Because the S&P 500 is value-weighted, and because stocks added to the index tend to have very low market values compared to stocks already in the index, the effects of a single substitution aren’t that large. For example, Gartner is 0.05% of the S&P 500. If an index fund got completely on the wrong side of this substitution and bought Gartner for its portfolio only after the full average 3% price change occurred, it would underperform by 0.0015% compared to how it would have done if it bought Gartner the moment before the announcement. This is a pretty small effect.
But, most index funds are smarter than this. They don’t wait until the substitution is actually made to buy Gartner-they start buying on the announcement before the price has fully adjusted to the S&P 500 effect. Furthermore, index funds also invest in futures and options which are automatically adjusted to reflect new components in the underlying index. These derivatives aren’t affected by the S&P 500 effect at all. As a result, the 0.0015% can be thought of as a worst-case scenario. Actual funds mostly do better than this.
Finally, the effect as I’ve described it is really a chance for an index fund to do better than the index. Because the index change is announced in advance, the effect on Gartner’s stock price happens before it is added to the index. If the fund is smart enough to capture even part of the index effect from substitution, it will outperform its index by buying Gartner for less than the price at which Gartner is included in the index. This is means that the fund’s performance differ from the performance of the index, which is called tracking error, but since, in this case, the tracking error is making the fund investors more money, no one really complains. In fact, tracking error from substitutions and further tracking error from constantly arbitraging options and futures means that index funds tend to have raw performance (not including management fees) roughly equal to (and sometimes better than) the underlying index even though the fund also has to pay transaction costs to invest.

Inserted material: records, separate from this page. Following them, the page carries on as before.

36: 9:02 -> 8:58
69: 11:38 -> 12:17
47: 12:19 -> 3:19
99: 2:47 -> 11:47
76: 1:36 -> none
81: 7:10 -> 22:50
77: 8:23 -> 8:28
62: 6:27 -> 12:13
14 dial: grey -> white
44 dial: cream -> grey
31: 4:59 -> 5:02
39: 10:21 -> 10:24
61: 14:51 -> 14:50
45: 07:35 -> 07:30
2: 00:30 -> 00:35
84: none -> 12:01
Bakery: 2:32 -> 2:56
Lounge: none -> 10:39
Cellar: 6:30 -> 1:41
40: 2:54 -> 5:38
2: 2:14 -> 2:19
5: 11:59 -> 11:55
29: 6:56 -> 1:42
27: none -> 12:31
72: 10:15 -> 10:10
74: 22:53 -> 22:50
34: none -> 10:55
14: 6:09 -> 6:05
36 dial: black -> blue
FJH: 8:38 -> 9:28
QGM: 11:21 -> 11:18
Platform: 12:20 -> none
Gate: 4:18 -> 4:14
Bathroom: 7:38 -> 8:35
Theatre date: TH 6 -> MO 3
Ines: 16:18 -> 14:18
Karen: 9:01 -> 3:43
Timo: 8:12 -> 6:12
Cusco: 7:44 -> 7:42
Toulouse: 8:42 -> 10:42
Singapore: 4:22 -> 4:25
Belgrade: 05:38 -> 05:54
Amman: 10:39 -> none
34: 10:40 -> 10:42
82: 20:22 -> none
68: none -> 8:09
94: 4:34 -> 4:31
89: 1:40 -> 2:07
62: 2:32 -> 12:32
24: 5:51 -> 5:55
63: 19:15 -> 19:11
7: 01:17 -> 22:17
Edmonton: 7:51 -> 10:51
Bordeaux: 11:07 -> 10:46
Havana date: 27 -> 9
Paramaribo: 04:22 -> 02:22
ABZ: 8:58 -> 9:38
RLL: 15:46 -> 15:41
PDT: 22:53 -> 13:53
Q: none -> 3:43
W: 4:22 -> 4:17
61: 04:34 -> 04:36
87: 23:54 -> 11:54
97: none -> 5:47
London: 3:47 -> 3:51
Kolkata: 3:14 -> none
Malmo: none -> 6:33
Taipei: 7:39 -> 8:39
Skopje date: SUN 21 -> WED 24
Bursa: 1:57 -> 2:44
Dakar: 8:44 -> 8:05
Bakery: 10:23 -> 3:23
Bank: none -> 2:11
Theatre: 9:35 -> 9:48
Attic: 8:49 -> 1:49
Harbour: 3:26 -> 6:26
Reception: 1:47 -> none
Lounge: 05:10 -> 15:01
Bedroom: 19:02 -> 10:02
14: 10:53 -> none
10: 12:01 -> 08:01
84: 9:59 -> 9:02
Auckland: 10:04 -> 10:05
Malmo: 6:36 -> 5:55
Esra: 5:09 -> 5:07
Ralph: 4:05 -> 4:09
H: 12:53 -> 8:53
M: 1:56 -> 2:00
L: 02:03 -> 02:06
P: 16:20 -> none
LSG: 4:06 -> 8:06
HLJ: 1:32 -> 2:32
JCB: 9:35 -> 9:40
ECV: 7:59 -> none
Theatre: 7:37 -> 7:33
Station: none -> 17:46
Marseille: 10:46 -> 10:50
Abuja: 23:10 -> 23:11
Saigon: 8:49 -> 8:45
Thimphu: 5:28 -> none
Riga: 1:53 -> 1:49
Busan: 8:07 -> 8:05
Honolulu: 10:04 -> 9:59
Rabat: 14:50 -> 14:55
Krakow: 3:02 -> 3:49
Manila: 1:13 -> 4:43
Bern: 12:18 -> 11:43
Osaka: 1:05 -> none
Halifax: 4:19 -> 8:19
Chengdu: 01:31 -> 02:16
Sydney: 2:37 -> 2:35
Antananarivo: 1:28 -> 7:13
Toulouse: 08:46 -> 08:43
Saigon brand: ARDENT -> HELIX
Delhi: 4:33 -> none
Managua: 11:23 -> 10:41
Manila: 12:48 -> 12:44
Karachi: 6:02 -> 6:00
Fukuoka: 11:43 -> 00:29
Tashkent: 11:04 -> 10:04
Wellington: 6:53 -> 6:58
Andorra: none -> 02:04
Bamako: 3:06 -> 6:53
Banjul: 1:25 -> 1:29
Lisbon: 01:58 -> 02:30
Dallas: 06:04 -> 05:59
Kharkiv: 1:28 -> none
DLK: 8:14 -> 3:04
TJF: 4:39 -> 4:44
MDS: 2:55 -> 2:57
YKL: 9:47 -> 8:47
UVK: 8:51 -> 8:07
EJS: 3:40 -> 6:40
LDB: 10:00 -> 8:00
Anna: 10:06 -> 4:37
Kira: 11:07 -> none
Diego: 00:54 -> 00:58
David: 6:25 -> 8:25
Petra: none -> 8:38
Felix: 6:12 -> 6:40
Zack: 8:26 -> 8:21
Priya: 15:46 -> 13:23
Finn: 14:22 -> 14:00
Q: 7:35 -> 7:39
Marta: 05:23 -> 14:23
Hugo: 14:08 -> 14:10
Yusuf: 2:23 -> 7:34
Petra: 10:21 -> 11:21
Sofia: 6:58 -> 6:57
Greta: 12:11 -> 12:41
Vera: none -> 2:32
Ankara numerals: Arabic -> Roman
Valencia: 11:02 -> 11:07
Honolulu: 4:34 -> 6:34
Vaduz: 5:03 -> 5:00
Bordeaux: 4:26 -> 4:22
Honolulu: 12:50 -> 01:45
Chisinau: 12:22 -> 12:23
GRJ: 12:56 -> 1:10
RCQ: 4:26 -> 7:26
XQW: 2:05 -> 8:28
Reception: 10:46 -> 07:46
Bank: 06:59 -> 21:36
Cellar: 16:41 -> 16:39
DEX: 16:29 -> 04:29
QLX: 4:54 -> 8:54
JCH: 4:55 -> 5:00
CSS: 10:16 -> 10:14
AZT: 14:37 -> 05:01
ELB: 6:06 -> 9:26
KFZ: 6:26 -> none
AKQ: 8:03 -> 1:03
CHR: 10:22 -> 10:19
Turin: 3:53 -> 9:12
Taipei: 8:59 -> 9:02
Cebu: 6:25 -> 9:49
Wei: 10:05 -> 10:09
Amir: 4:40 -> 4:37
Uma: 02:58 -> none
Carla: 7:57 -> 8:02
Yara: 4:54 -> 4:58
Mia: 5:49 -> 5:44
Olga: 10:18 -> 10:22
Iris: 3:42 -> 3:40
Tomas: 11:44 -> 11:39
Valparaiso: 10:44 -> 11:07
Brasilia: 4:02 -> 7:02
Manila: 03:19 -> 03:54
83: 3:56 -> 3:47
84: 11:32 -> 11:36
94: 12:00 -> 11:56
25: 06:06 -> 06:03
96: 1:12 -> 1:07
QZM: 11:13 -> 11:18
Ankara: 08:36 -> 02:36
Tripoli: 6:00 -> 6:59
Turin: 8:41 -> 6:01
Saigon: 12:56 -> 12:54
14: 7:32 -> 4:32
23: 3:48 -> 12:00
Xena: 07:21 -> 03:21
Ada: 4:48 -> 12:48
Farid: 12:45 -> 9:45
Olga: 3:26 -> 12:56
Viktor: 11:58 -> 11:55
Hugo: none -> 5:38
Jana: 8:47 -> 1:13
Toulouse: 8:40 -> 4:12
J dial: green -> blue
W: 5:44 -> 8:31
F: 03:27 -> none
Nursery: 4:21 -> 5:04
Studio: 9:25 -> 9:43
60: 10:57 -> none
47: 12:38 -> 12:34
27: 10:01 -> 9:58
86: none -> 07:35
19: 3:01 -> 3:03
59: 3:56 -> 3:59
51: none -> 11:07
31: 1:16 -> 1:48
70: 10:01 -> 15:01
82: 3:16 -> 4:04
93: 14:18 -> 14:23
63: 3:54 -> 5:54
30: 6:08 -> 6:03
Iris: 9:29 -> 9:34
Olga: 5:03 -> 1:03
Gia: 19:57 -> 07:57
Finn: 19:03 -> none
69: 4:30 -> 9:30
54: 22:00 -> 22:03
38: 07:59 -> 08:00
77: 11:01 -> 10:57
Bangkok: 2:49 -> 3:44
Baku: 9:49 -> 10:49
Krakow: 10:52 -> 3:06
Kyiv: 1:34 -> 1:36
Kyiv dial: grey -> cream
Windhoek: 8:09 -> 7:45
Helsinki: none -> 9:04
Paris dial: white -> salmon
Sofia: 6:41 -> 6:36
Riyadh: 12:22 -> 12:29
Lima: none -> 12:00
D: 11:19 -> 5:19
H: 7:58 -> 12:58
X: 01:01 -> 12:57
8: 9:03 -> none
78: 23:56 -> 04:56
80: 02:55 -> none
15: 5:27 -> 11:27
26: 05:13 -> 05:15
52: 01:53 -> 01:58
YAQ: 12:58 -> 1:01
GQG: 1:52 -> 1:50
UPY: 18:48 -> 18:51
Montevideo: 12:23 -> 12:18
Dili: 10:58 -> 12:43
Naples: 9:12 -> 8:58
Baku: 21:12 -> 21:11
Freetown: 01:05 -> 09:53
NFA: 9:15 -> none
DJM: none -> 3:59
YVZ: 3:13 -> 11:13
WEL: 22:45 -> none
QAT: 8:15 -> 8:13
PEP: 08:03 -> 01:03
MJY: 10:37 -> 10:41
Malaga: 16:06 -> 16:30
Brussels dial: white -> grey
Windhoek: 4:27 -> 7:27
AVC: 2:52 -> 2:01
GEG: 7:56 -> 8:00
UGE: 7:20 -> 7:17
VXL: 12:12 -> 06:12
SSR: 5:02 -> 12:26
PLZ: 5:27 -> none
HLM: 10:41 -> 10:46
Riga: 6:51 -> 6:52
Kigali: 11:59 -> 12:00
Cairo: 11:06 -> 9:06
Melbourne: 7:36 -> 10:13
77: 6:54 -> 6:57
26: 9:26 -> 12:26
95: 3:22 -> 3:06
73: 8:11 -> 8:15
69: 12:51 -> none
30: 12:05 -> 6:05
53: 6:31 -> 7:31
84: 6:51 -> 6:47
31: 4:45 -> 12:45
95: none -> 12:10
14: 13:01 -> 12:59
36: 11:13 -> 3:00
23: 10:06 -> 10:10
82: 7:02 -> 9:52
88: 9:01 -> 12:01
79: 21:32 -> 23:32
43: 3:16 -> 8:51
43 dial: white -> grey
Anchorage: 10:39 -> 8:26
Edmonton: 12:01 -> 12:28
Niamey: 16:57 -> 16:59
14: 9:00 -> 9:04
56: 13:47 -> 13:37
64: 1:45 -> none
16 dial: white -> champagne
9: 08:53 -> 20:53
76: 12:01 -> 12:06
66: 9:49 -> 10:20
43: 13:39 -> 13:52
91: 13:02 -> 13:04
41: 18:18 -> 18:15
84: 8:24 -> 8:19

I don’t want to overstate the ability of index funds to outperform their index. Index funds bear management fees plus the S&P 500 effect isn’t purely on their side. Although index funds can generally benefit from the index effect when buying Gartner in our example, they will similarly lose when selling Dun & Bradstreet. However, even with this, because new stocks substituted into the index are usually bigger than the stocks they replace in these types of non-merger, non-bankruptcy substitutions, the likelihood is that the fund has more potential to make money on the positive S&P 500 effect than it loses on the smaller stock.